Listed entries:
■ ■ ■

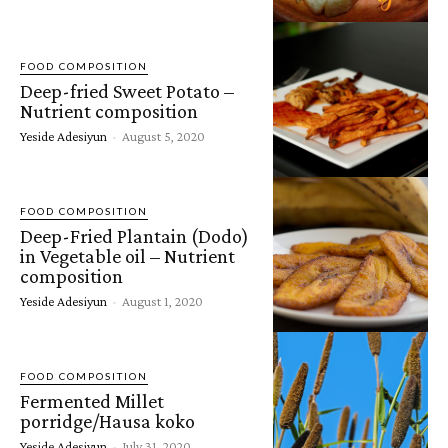
FOOD COMPOSITION
Deep-fried Sweet Potato –
Nutrient composition
Yeside Adesiyun
-
August 5, 2020
FOOD COMPOSITION
Deep-Fried Plantain (Dodo)
in Vegetable oil – Nutrient
composition
Yeside Adesiyun
-
August 1, 2020
FOOD COMPOSITION
Fermented Millet
porridge/Hausa koko
Yeside Adesiyun
-
July 31, 2020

■ ■ ■

What needs to be done: Reproduce the text of every item above word for word, leaving out the pictures.

Solution to the problem:
FOOD COMPOSITION
Deep-fried Sweet Potato –
Nutrient composition
Yeside Adesiyun
-
August 5, 2020
FOOD COMPOSITION
Deep-Fried Plantain (Dodo)
in Vegetable oil – Nutrient
composition
Yeside Adesiyun
-
August 1, 2020
FOOD COMPOSITION
Fermented Millet
porridge/Hausa koko
Yeside Adesiyun
-
July 31, 2020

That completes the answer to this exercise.